The invention will be described in greater detail with reference to the drawing in which:
FIGS. 1, 2 and 3 show a window according to the invention in various stages of manufacture.
FIGS. 4 and 5 show special embodiments of a window according to the invention.
For clarity, the same reference numerals are used for the layers in the various Figures, while the respective thicknesses of the said layers are not drawn to the same scale.
For the description a window was chosen for an electron tube the active layer of which is formed by a ternary material (Ga, In) As.
FIG. 1 shows the monocrystalline support 1 of corundum surrounded by a metal ring 2 which is to ensure the mechanical connection and the sealing of the window; the front face 3 of the support 1 is covered with a layer 4 of glass of the short type in which the electric platinum contacts 5 are sealed. A layer 7 having a regularly varying composition and being formed by the ternary material (Ga, In)As is provided on the gallium arsenide layer 6 by epitaxy from the gaseous phase. An active layer 8 of (Ga, In)As having a constant composition is provided on the said layer 7 via a subsequent epitaxy treatment from the gaseous phase.
The layer 8 is covered with a first passivating layer 9 of the type having electronic passivation and formed by a semiconductor material of p-conductivity type and a large band distance (Ga, In)P the indium content of which is such that the coefficient of expansion corresponds to that of the (Ga, In)As of constant composition, and having a thickness between 10 μ and 20 μ.
A second passivating layer 10 of the type having chemical passivation is formed by silicon oxide having a thickness between 500 A and 2000 A.
Said layers 9 and 10 are formed according to known methods: for the layer 9 having electronic passivation this is done via adapted epitaxy, whilst for the layer 10 having chemical passivation the formation occurs by pyrolysis of silane oxide.
The same elements occur in FIG. 2 in which the glass layer 4 is in contact with the passivating layer 10.
In this stage of the manufacture the assembly is subjected in a neutral atmosphere to a pressure between 1 kg/cm2 and 5 kg/cm2 and to a temperature between 620° C. and 650° C.
After the thus treated assembly is rigidly connected under the influence of temperature and pressure, the selective etching treatment of the substrate 6 and of the zone 7 having a regularly varying composition is carried out by suitable successively used chemical and electrochemical baths.

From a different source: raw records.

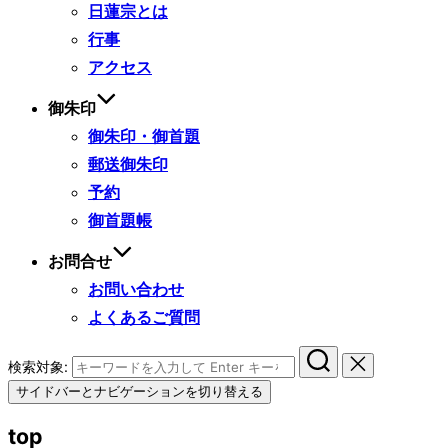
日蓮宗とは
行事
アクセス
御朱印
御朱印・御首題
郵送御朱印
予約
御首題帳
お問合せ
お問い合わせ
よくあるご質問
検索対象:
サイドバーとナビゲーションを切り替える
top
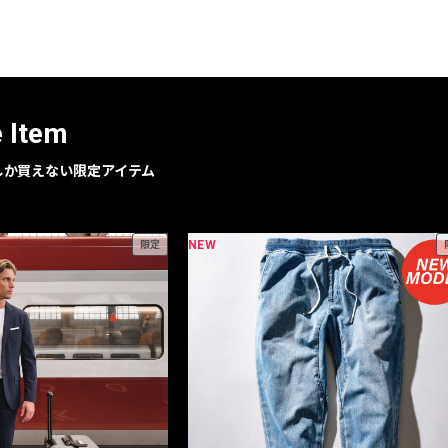
レコメンドアイテム
ピックアップアイテム
フォーカスブランド
セールおすすめアイテム
e Item
人気アイテム TOP 15
geでしか買えない限定アイテム
NEW
限定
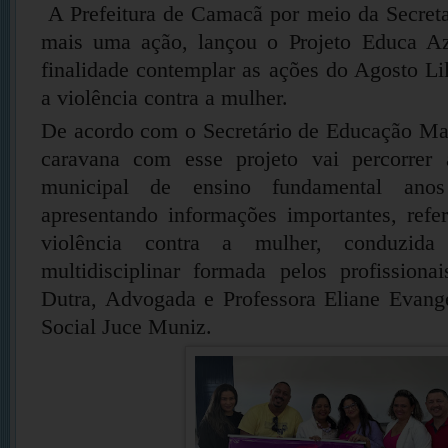
A Prefeitura de Camacã por meio da Secret
mais uma ação, lançou o Projeto Educa A
finalidade contemplar as ações do Agosto L
a violência contra a mulher.
De acordo com o Secretário de Educação Ma
caravana com esse projeto vai percorrer 
municipal de ensino fundamental ano
apresentando informações importantes, refe
violência contra a mulher, conduzid
multidisciplinar formada pelos profissiona
Dutra, Advogada e Professora Eliane Evange
Social Juce Muniz.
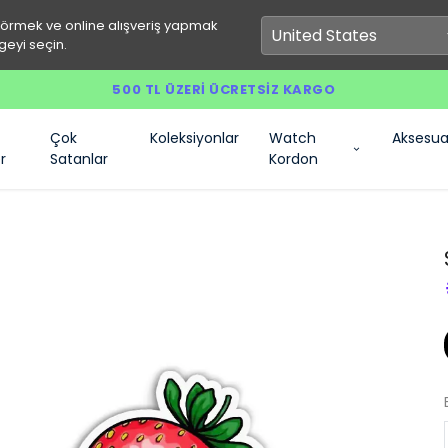
görmek ve online alışveriş yapmak
geyi seçin.
500 TL ÜZERI ÜCRETSIZ KARGO
Çok
Koleksiyonlar
Watch
Aksesua
r
Satanlar
Kordon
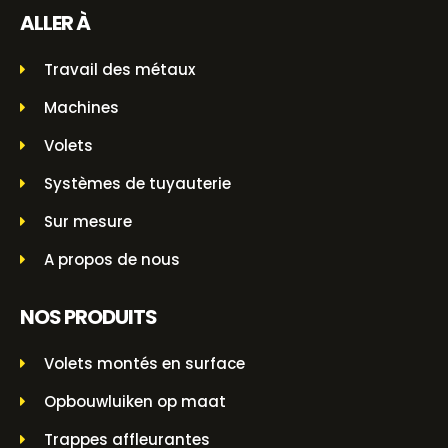
ALLER À
Travail des métaux
Machines
Volets
Systèmes de tuyauterie
Sur mesure
A propos de nous
NOS PRODUITS
Volets montés en surface
Opbouwluiken op maat
Trappes affleurantes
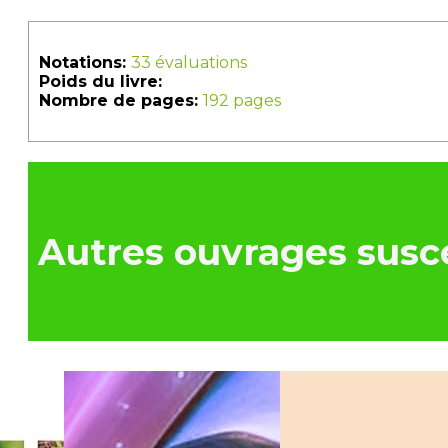
Notations:
33 évaluations
Poids du livre:
Nombre de pages:
192 pages
Autres ouvrages susce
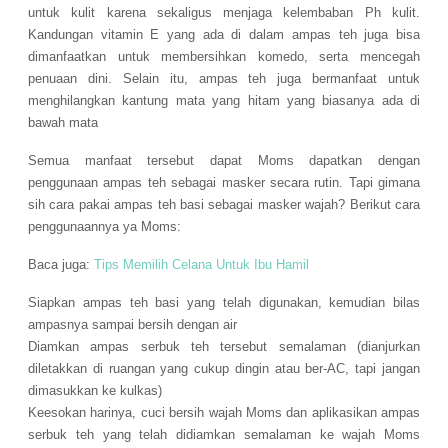
untuk kulit karena sekaligus menjaga kelembaban Ph kulit.
Kandungan vitamin E yang ada di dalam ampas teh juga bisa
dimanfaatkan untuk membersihkan komedo, serta mencegah
penuaan dini. Selain itu, ampas teh juga bermanfaat untuk
menghilangkan kantung mata yang hitam yang biasanya ada di
bawah mata
Semua manfaat tersebut dapat Moms dapatkan dengan
penggunaan ampas teh sebagai masker secara rutin. Tapi gimana
sih cara pakai ampas teh basi sebagai masker wajah? Berikut cara
penggunaannya ya Moms:
Baca juga:
Tips Memilih Celana Untuk Ibu Hamil
Siapkan ampas teh basi yang telah digunakan, kemudian bilas
ampasnya sampai bersih dengan air
Diamkan ampas serbuk teh tersebut semalaman (dianjurkan
diletakkan di ruangan yang cukup dingin atau ber-AC, tapi jangan
dimasukkan ke kulkas)
Keesokan harinya, cuci bersih wajah Moms dan aplikasikan ampas
serbuk teh yang telah didiamkan semalaman ke wajah Moms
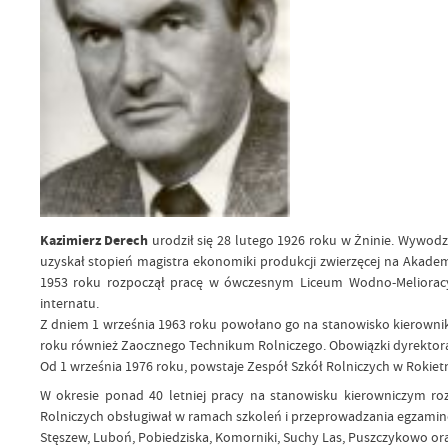
Kazimierz Derech
urodził się 28 lutego 1926 roku w Żninie. Wywodził
uzyskał stopień magistra ekonomiki produkcji zwierzęcej na Akad
1953 roku rozpoczął pracę w ówczesnym Liceum Wodno-Melioracyj
internatu.
Z dniem 1 września 1963 roku powołano go na stanowisko kierownika
roku również Zaocznego Technikum Rolniczego. Obowiązki dyrektora 
Od 1 września 1976 roku, powstaje Zespół Szkół Rolniczych w Rokiet
W okresie ponad 40 letniej pracy na stanowisku kierowniczym ro
Rolniczych obsługiwał w ramach szkoleń i przeprowadzania egzaminów
Stęszew, Luboń, Pobiedziska, Komorniki, Suchy Las, Puszczykowo or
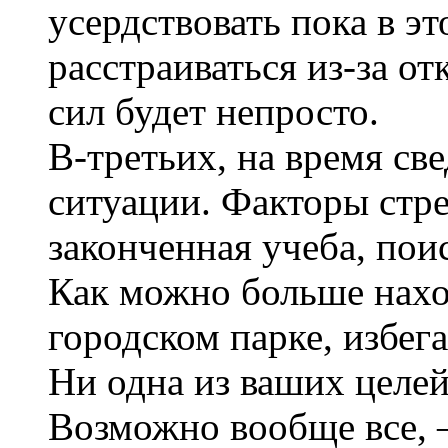
усердствовать пока в эт
расстраиваться из-за от
сил будет непросто.
В-третьих, на время св
ситуации. Факторы стре
законченная учеба, пои
Как можно больше нахо
городском парке, избег
Ни одна из ваших целей
Возможно вообще все, —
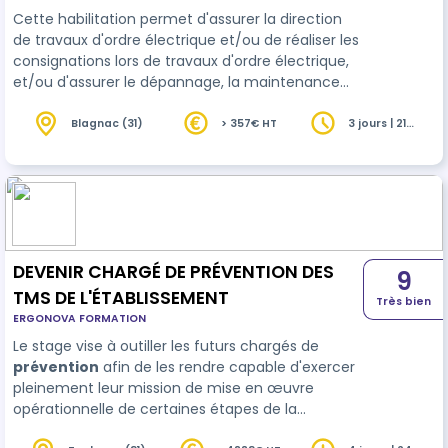
Cette habilitation permet d'assurer la direction
de travaux d'ordre électrique et/ou de réaliser les
consignations lors de travaux d'ordre électrique,
et/ou d'assurer le dépannage, la maintenance
d'une installation électrique et/ou de réaliser les
travaux d'ordre électrique en basse tension.
Blagnac (31)
> 357€ HT
3 jours | 21
heures
DEVENIR CHARGÉ DE PRÉVENTION DES
9
TMS DE L'ÉTABLISSEMENT
Très bien
ERGONOVA FORMATION
Le stage vise à outiller les futurs chargés de
prévention
afin de les rendre capable d'exercer
pleinement leur mission de mise en œuvre
opérationnelle de certaines étapes de la
démarche TMS, dans le cadre d'un projet de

In this manner a window is obtained which corresponds to the invention and which is shown in FIG. 3 and is destined for an electron tube.
FIG. 4 shows a modified embodiment of a window according to the invention. According to this modified embodiment the metal ring 2 which is destined to ensure the mechanical connection and the sealing, is formed by successive metallizations of nickel and gold obtained via cathode sputtering.

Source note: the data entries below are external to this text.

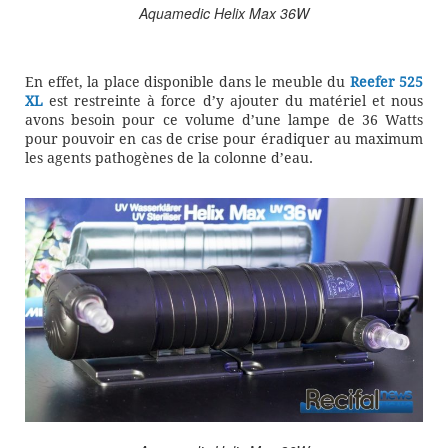
Aquamedic Helix Max 36W
En effet, la place disponible dans le meuble du
Reefer 525
XL
est restreinte à force d’y ajouter du matériel et nous
avons besoin pour ce volume d’une lampe de 36 Watts
pour pouvoir en cas de crise pour éradiquer au maximum
les agents pathogènes de la colonne d’eau.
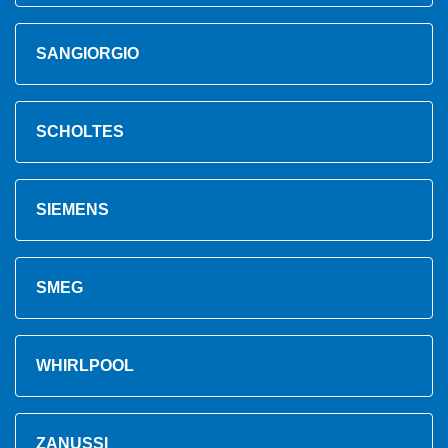
SANGIORGIO
SCHOLTES
SIEMENS
SMEG
WHIRLPOOL
ZANUSSI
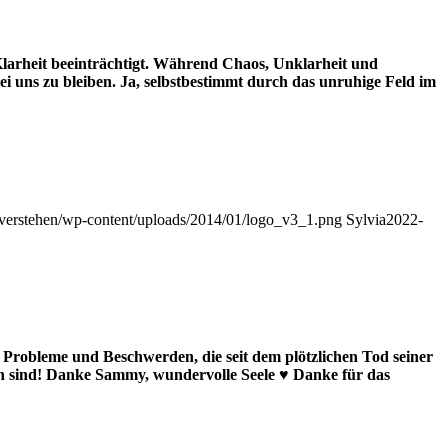
larheit beeinträchtigt. Während Chaos, Unklarheit und
i uns zu bleiben. Ja, selbstbestimmt durch das unruhige Feld im
reverstehen/wp-content/uploads/2014/01/logo_v3_1.png
Sylvia
2022-
n Probleme und Beschwerden, die seit dem plötzlichen Tod seiner
nden sind! Danke Sammy, wundervolle Seele ♥ Danke für das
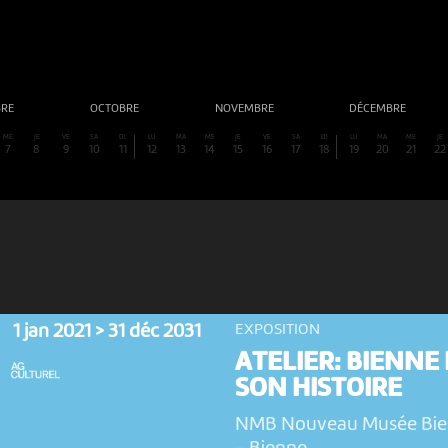
BRE
OCTOBRE
NOVEMBRE
DÉCEMBRE
ME
JE
VE
SA
DI
LU
MA
ME
JE
VE
SA
DI
LU
MA
ME
JE
7
8
9
10
11
12
13
14
15
16
17
18
19
20
21
22
1 jan 2021 > 31 déc 2031
EXPOSITION
ATELIER: BIENNE 
SON HISTOIRE
NMB Nouveau Musée Bi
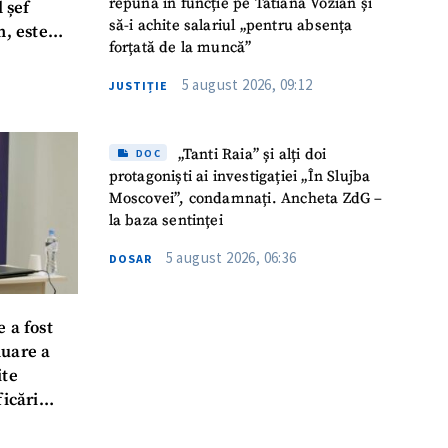
repună în funcție pe Tatiana Vozian și
l șef
să-i achite salariul „pentru absența
n, este
forțată de la muncă”
5 august 2026, 09:12
JUSTIȚIE
„Tanti Raia” și alți doi
DOC
protagoniști ai investigației „În Slujba
Moscovei”, condamnați. Ancheta ZdG –
la baza sentinței
5 august 2026, 06:36
DOSAR
 a fost
luare a
ite
ficări
ță închisă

FIG. 5 finally shows another modified embodiment of the window according to the invention. According to said modified embodiment the metal ring 2 is manufactured via hard soldering of a ring provided with a knife edge rim.
In this case the window according to the invention is formed only by a monocrystalline support 1 which is surrounded by the metal ring 2 and which on its front face 3 supports the connection glass 4. This glass 4 very rigidly welds the support 1 to the first passivating layer 10 which covers the second passivating layer 9, said layer 9 covering the active layer 8. The electric contacts 5 are present between the connection glass and the cathode and are connected to the metal ring 2.
The window (3-8) can be accommodated in an electron tube by soldering the ring 2. The cathode may be subjected to the known activation processes after which caesium and oxygen are adhered to the surface.